Calificar a Jacinto Molina -su verdadero nombre- como el Lon Chaney español
es restar méritos a un cineasta que escribía sus guiones, levantaba la
producción y dirigía y actuaba en sus filmes. Molina nació en Madrid en
1934, y antes de dedicarse al cine -una pasión que le surgió cuando vio
Frankestein y el hombre lobo-, fue dibujante y levantador de
pesas. En 1960 empezó en el cine, en películas en las que él empezó
poco a poco a sacar partido a su talento. "Ahora hay un exceso de
tecnología, y no es nada bueno. Yo estoy harto de efectos especiales,
que además no dan ningún miedo. El miedo de verdad lo provoca el ser
humano, que es mucho más pavoroso que cualquier bicho gigante generado
por ordenador. En eso School killer es una película más bien
artesanal. Y una película de actores", aseguraba en el estreno de ese
filme en 2001. Naschy logró la fama mundial gracias a su personaje del
doctor Waldemar Daninsky, el hombre-lobo que arrancó en 1968 su mítica
saga sobre el licántropo con La marca del hombre lobo.
Dirigió
14 películas, escribió más de 40, actuó en casi 100... Defensor del
terror, apasionado de su trabajo, Molina aprovechó el resurgir de este
género en España: los nuevos valores le llamaron para aparecer en
películas como School killer, Rojo sangre, Rottweiler...
"En España hubo dos décadas doradas para este tipo de cine, cuando la
dictadura empezó a decaer, pero luego se cargaron la industria y el
género a base de leyes elitistas y empezaron a hacer películas
metafísicas tremendamente aburridas, puro onanismo mental. A mí me
gusta el cine para soñar y ejercitar la imaginación, no para revivir
los problemas de cada día". Así eran sus películas, filmes hoy míticos
como La noche de Walpurgis (la mejor de la saga de Daninsky).
En los ochenta insistió en sus temas favoritos -Inquisición, El retorno del hombre lobo, El caminante, Latidos de pánico-, así como en temas lindantes con lo macabro -El huerto del francés, El último kamikaze-, e incluso dramas realistas -Madrid al desnudo-.
Su colaboración con empresas productoras japonesas le llevó al terreno
del documental cultural, así como a largometrajes de fantasía y horror
marcados por las preferencias niponas como La bestia y la espada mágica.
Sin
embargo, a pesar de que luchaba porque se reconociera su figura en
España, Molina tampoco se quedó anclado en su pasado.

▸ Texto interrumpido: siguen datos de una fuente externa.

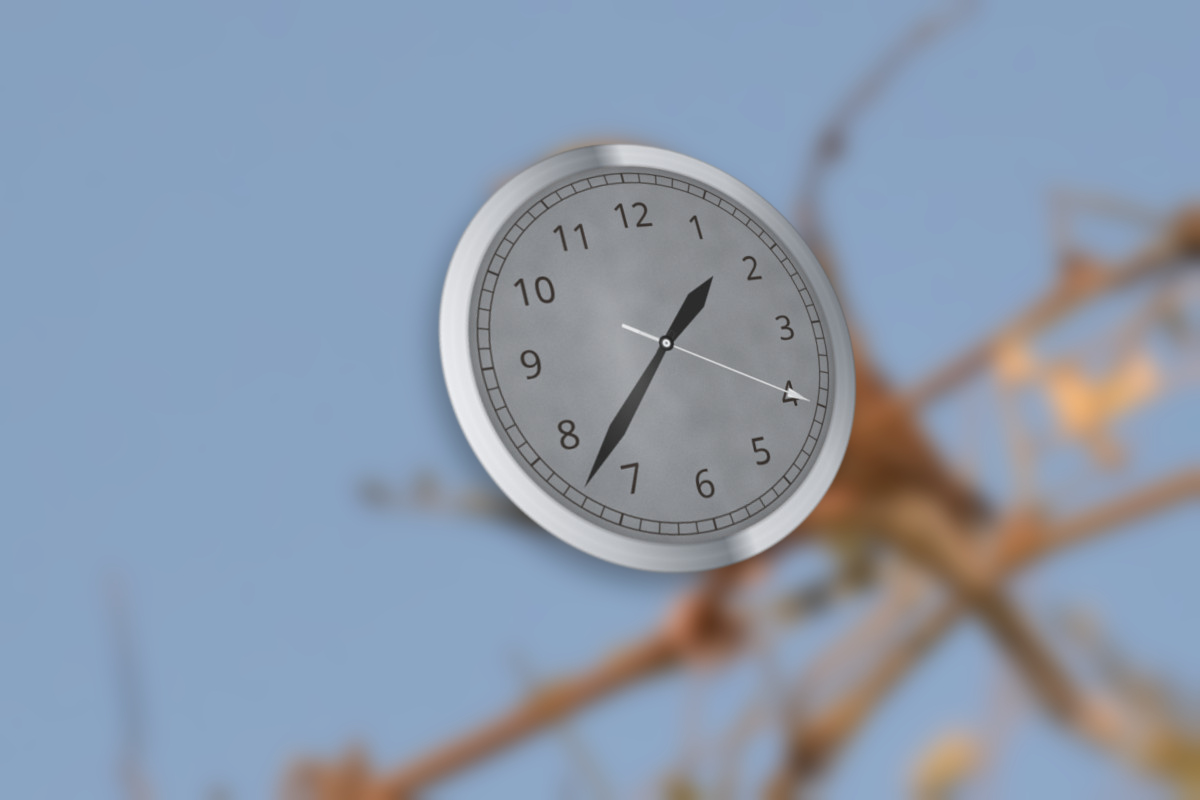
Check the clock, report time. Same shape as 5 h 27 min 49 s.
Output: 1 h 37 min 20 s
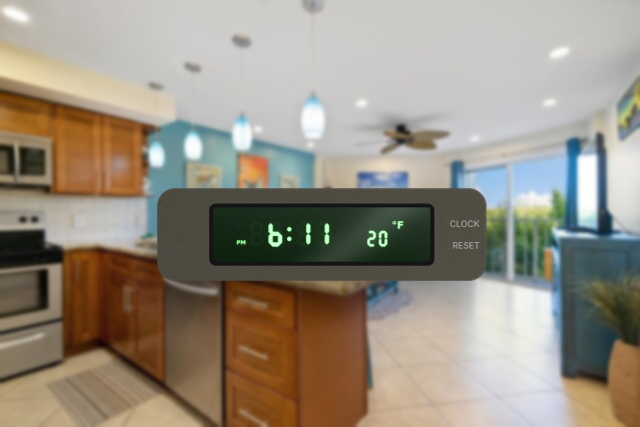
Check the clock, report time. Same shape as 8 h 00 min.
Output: 6 h 11 min
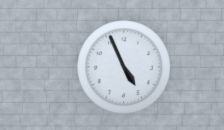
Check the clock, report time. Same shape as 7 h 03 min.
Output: 4 h 56 min
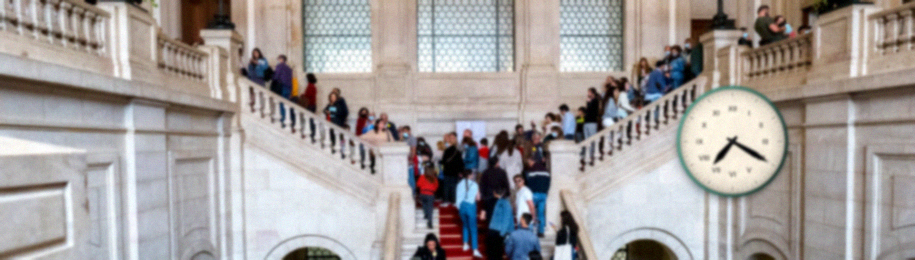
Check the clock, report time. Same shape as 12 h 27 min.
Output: 7 h 20 min
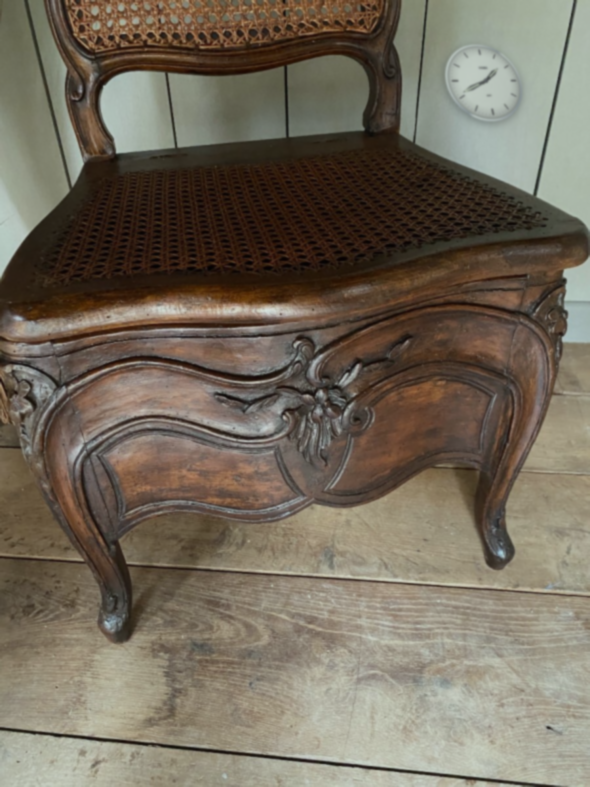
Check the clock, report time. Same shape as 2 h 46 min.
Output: 1 h 41 min
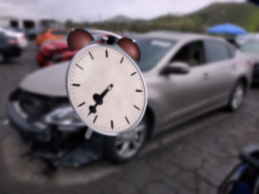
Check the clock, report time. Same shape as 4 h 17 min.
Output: 7 h 37 min
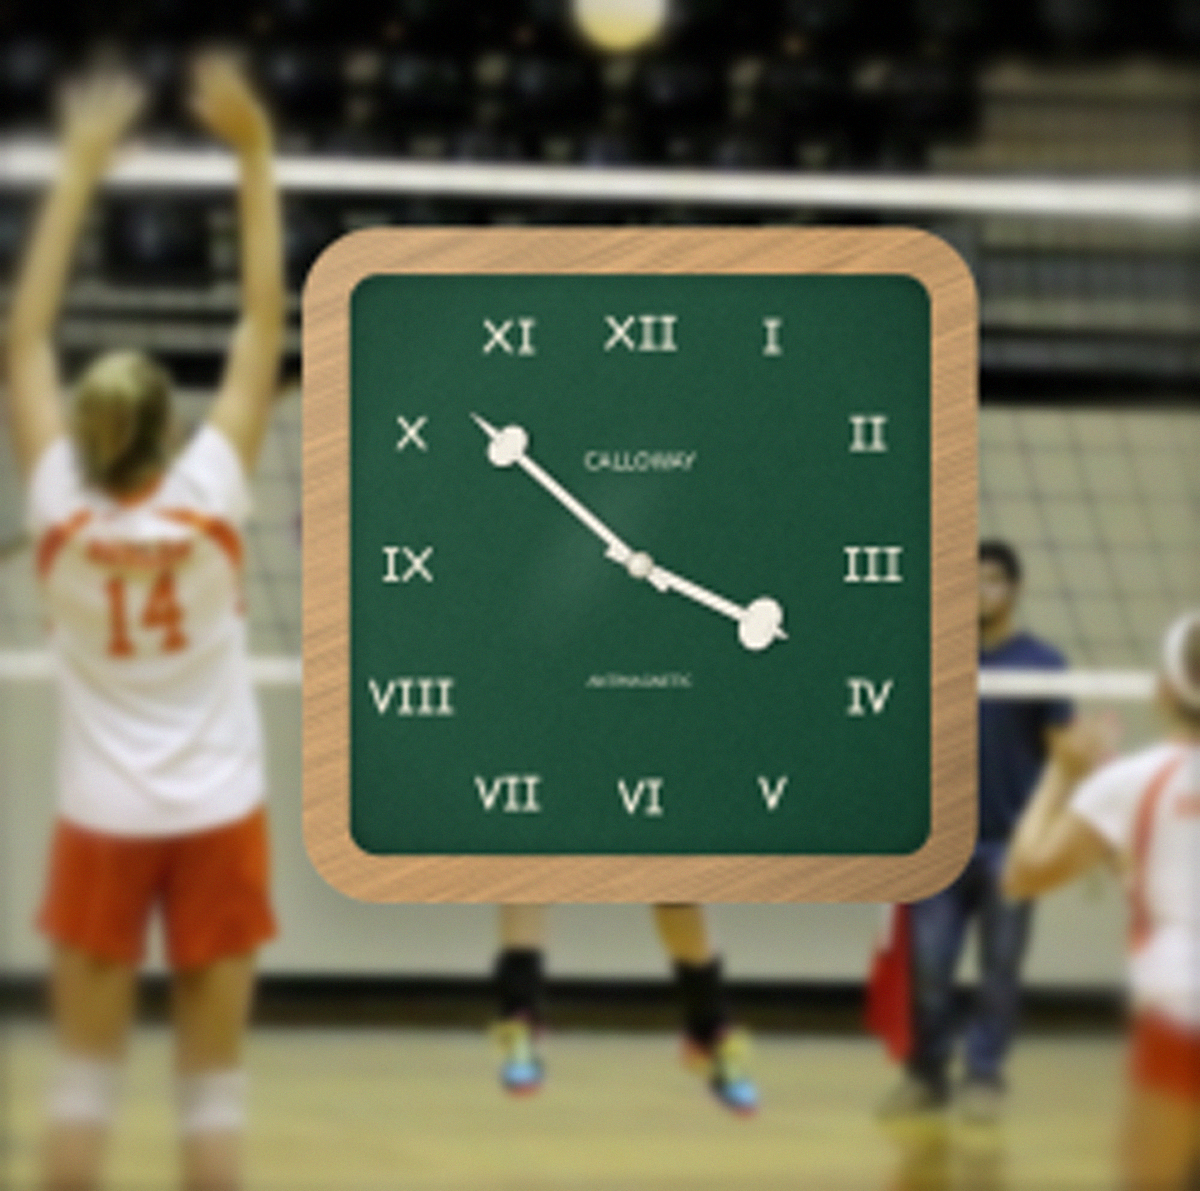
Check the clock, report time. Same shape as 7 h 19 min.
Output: 3 h 52 min
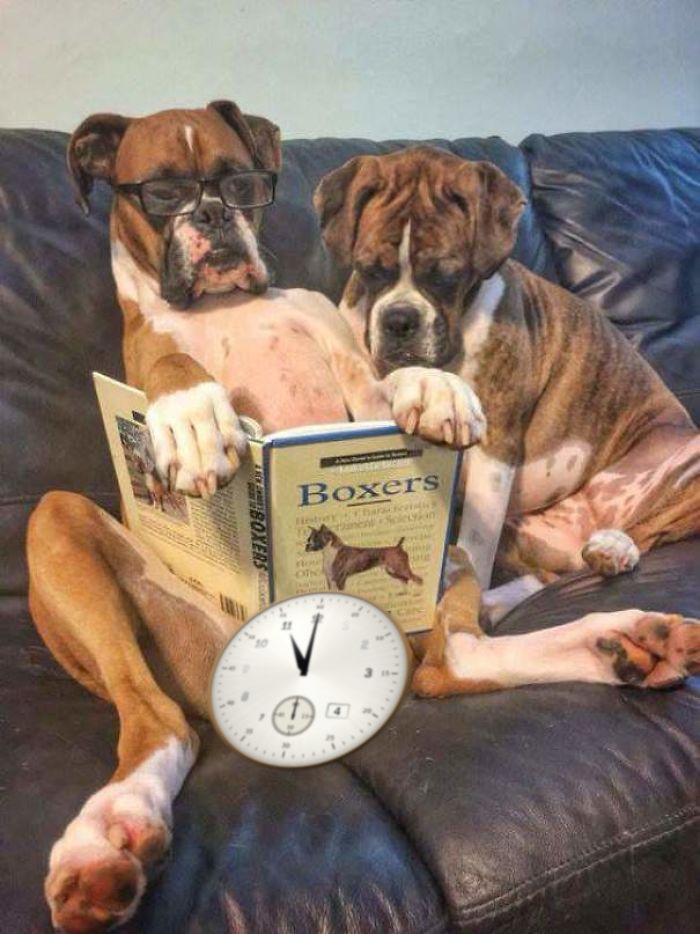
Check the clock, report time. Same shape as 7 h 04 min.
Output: 11 h 00 min
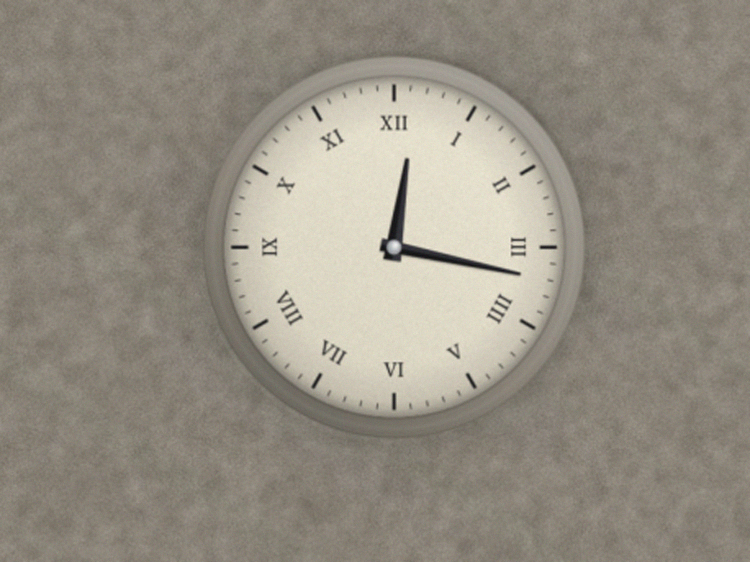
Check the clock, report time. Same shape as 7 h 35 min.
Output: 12 h 17 min
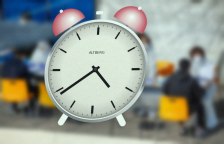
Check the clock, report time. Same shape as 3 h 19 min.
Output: 4 h 39 min
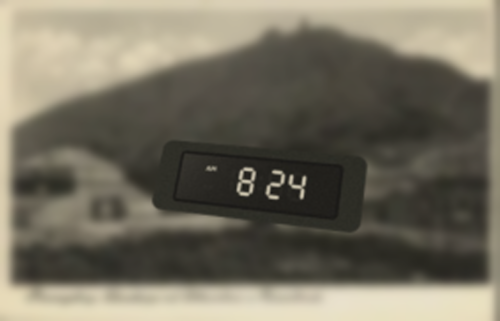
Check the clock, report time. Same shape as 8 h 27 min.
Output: 8 h 24 min
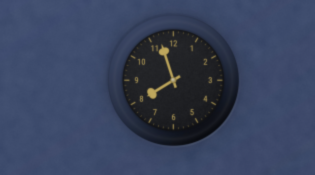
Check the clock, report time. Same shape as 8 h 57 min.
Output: 7 h 57 min
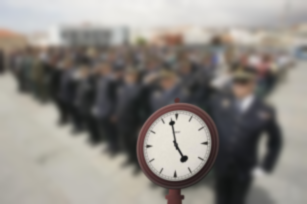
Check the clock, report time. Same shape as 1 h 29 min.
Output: 4 h 58 min
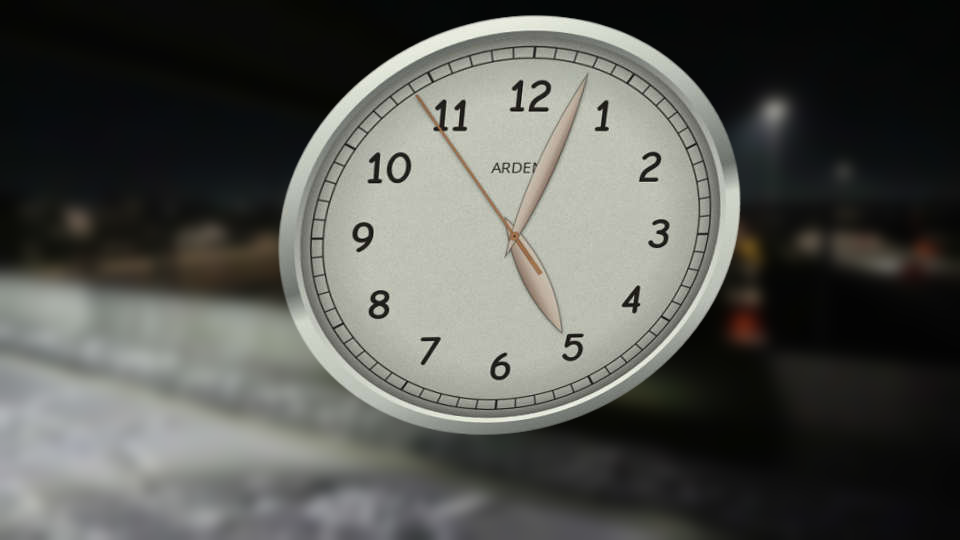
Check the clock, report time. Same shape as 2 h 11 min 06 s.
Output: 5 h 02 min 54 s
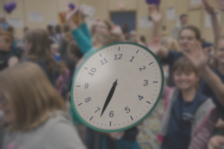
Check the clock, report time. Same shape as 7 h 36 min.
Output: 6 h 33 min
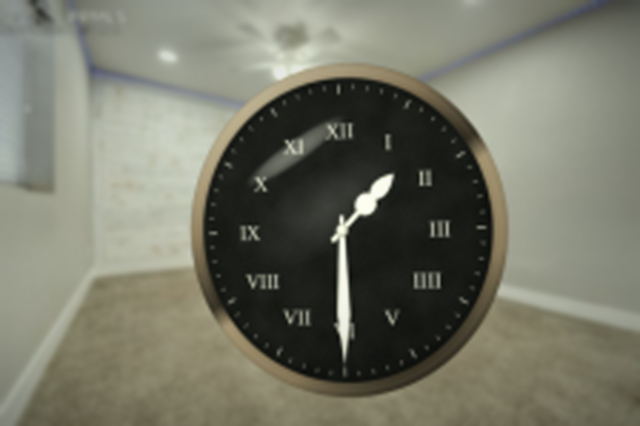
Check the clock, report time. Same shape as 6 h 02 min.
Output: 1 h 30 min
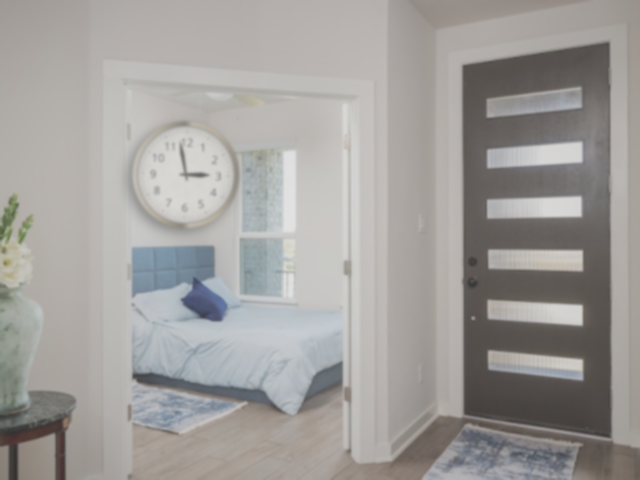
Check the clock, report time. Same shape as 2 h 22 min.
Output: 2 h 58 min
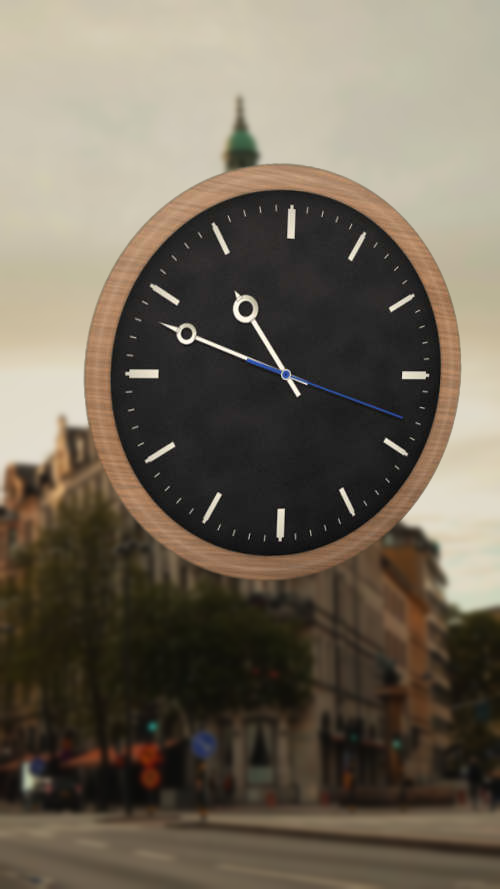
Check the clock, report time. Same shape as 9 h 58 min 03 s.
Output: 10 h 48 min 18 s
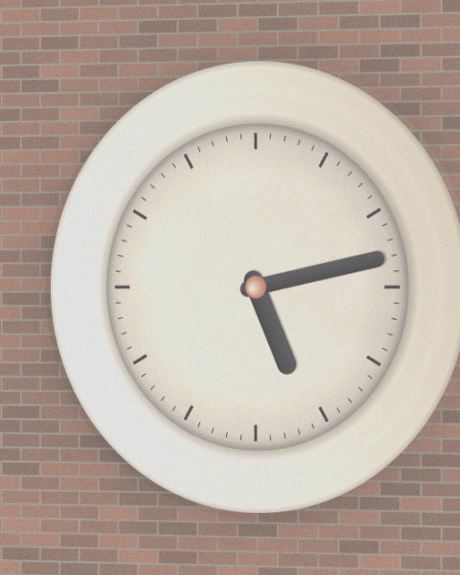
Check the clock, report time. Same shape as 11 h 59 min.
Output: 5 h 13 min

Famosísimo en
Japón y Estados Unidos, en el año 2000 había mejorado suficientemente
su inglés como para plantearse ir a rodar a Hollywood -llegó a filmar Lágrimas de sangre y State on mind-. Por actuar, trabajó hasta en el primer filme dogma
español. Entre los múltiples reconocimientos, entró en el Hall of fame
del cine fantástico y de terror, recibió el premio Carl Lammle junto a
Janet Leight y el director y productor Roger Corman, y fue homenajeado
en los dos grandes certámenes de su cine: el Fantasporto de Oporto y el
de Sitges.
El próximo 22 de enero se estrenará su última actuación, La herencia Valdemar, y será buen momento para disfrutar de la pasión de un creador singular.